“So this dog walks into a job interview…”
Several years ago, during a break in a presentation I was doing in Seattle, a veterinarian excitedly announced he’d just secured office space in a building that also housed one of the large local tech companies. I didn’t get the connection, but he had an answer ready when I asked him what it was.
“They all have dogs and they bring them to work,” he said. I then learned his soon-to-be-neighbor tech company includes a “pet interview” in its hiring process to make sure the dogs are just as qualified to be in the office as the humans. Apparently, many applicants were more nervous that their pet pass their interview than interviewing well themselves.
Fast forward to today: Taking your dog to work during the time of COVID-19 means just walking down the hall to your home office with your tail-wagging shadow — or perhaps having your canine settle at your feet when you work at the kitchen or dining room table. Some of us even took this forced time at home as an opportunity to foster a pet, as I did with Buddy, who’s now a permanent member of the family.
But at some point, most of us will return to the workplace, even if it’s only a few days a week, so our routine will change and we’ll have to leave our best friend at home. This is a bigger deal than you may think.
A study by the Opinion Research Corporation (pre-COVID) reported 37 percent of employees would sacrifice their vacation time or take a cut in pay to be able to take their pet to work. Moreover, 44 percent said they would consider leaving their current employer for one that offered a dog-friendly workplace, and 22 percent said they’d be more productive with a dog in the office.
And it’s not just dog owners who benefit from a dog-friendly office. Another study compared employee workgroups with a dog present to those without one. They found, “Behavior in dog-present groups was rated as more cooperative, comfortable, friendly, active, enthusiastic, and attentive.” In short, dogs make people nicer and easier to work with.
However, the Society of Human Resources Management (SHRM) reports that only 9 percent of companies nationwide allow dogs in the office.
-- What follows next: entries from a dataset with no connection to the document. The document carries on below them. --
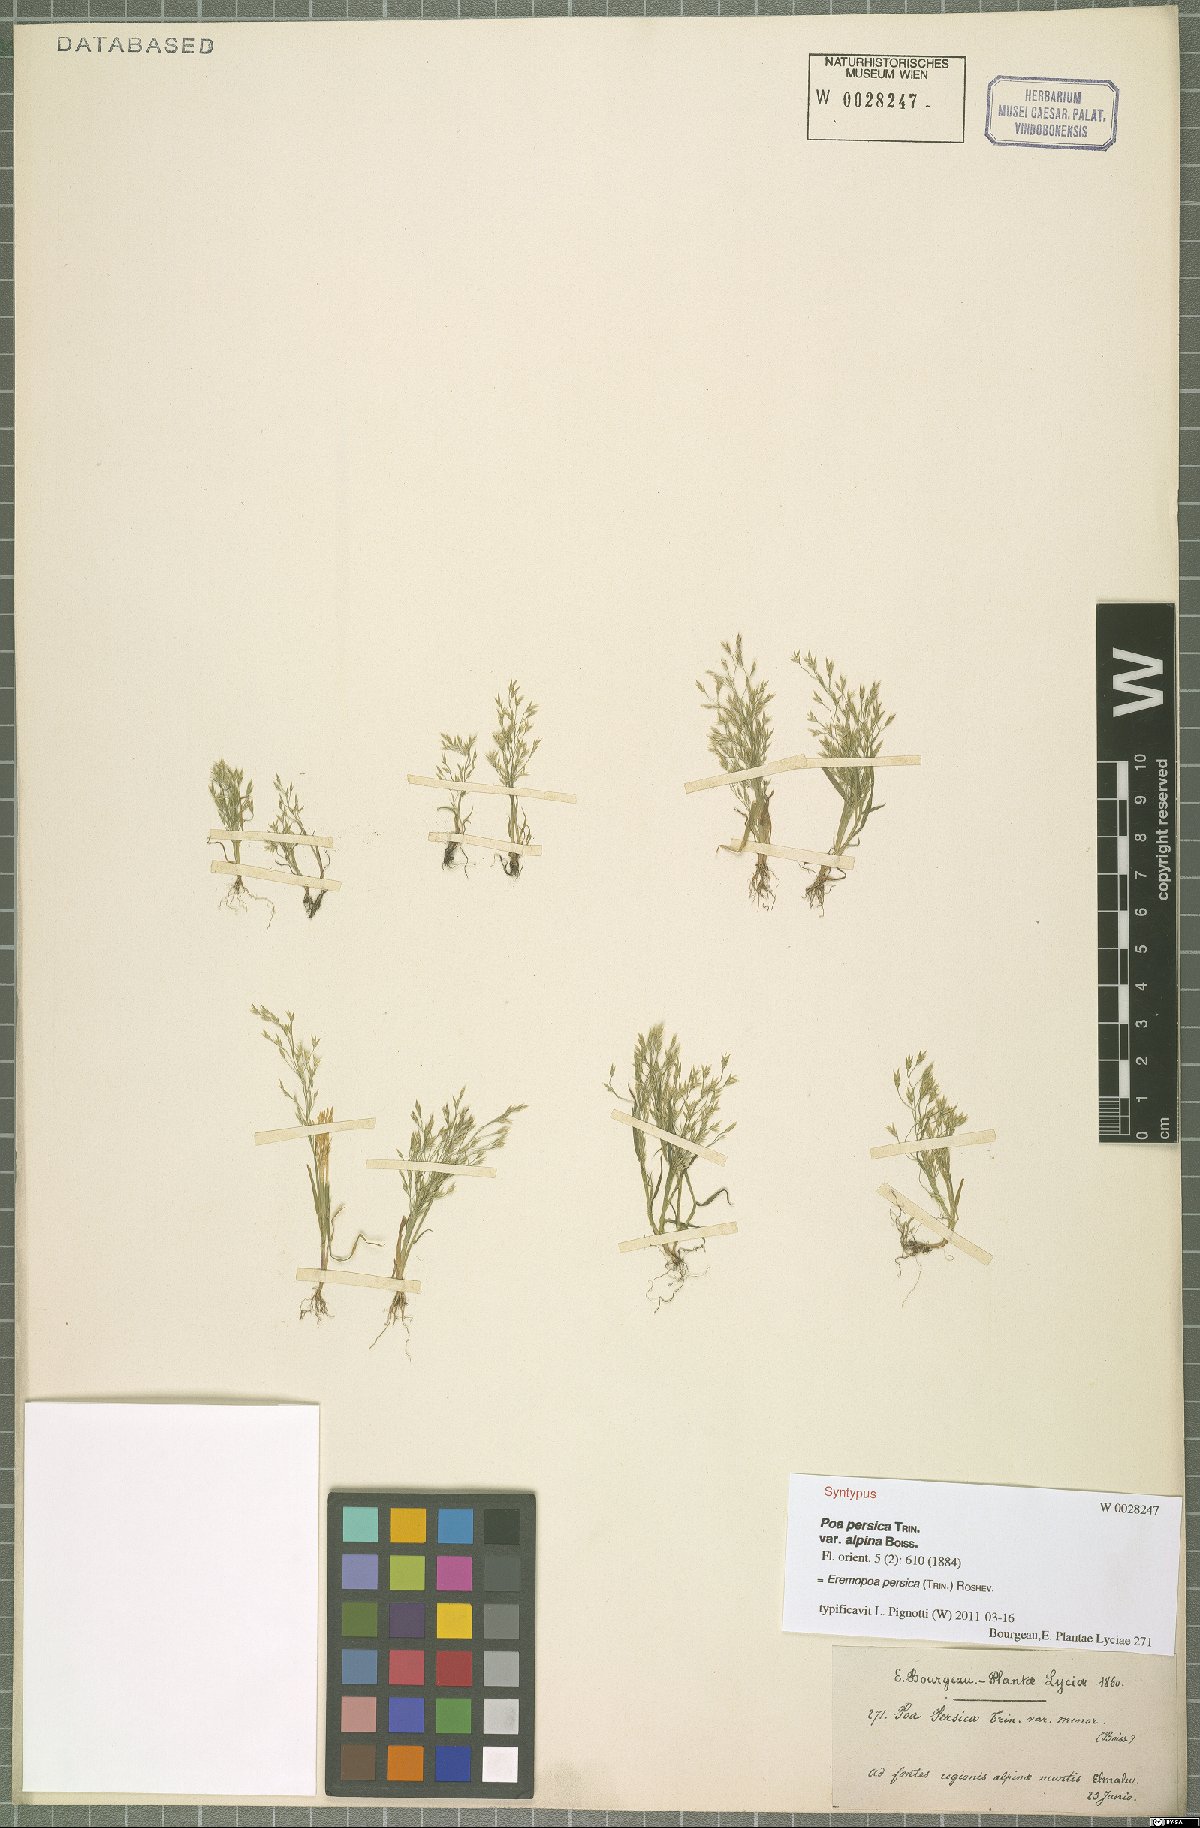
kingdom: Plantae
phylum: Tracheophyta
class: Liliopsida
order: Poales
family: Poaceae
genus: Poa
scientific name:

As workplace policies continue to evolve in our current uncertain environment, this may be the ideal time to revisit your pets-at-work policy and start viewing it as an employee benefit or component of your wellness program. It’s not just a perk anymore; in addition to the benefits noted above, allowing pets at work has been proven to boost morale, support mental health, and increase productivity.
There are many considerations to developing a pet policy and you can find more guidance here. Who knows, your interviews may start to include the words “sit” and “stay.”